#### [Problem requirements]
Exact copies of all the records are to be output.

Source texts of formatted documents:
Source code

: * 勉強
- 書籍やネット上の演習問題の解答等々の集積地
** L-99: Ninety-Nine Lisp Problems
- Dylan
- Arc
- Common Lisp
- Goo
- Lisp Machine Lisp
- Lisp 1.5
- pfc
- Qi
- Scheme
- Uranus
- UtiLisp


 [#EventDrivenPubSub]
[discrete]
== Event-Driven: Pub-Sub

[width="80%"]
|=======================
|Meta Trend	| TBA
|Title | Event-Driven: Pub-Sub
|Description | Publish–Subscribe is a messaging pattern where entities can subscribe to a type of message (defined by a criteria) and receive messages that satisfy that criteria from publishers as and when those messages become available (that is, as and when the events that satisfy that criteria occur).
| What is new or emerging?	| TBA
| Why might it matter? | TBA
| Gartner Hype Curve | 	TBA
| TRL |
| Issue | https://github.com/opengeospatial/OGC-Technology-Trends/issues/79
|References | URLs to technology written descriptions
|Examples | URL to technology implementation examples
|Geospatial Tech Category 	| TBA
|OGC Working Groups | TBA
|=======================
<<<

#### [Response to the exercise]
Source code

: * 勉強
- 書籍やネット上の演習問題の解答等々の集積地
** L-99: Ninety-Nine Lisp Problems
- Dylan
- Arc
- Common Lisp
- Goo
- Lisp Machine Lisp
- Lisp 1.5
- pfc
- Qi
- Scheme
- Uranus
- UtiLisp


 [#EventDrivenPubSub]
[discrete]
== Event-Driven: Pub-Sub

[width="80%"]
|=======================
|Meta Trend	| TBA
|Title | Event-Driven: Pub-Sub
|Description | Publish–Subscribe is a messaging pattern where entities can subscribe to a type of message (defined by a criteria) and receive messages that satisfy that criteria from publishers as and when those messages become available (that is, as and when the events that satisfy that criteria occur).
| What is new or emerging?	| TBA
| Why might it matter? | TBA
| Gartner Hype Curve | 	TBA
| TRL |
| Issue | https://github.com/opengeospatial/OGC-Technology-Trends/issues/79
|References | URLs to technology written descriptions
|Examples | URL to technology implementation examples
|Geospatial Tech Category 	| TBA
|OGC Working Groups | TBA
|=======================
<<<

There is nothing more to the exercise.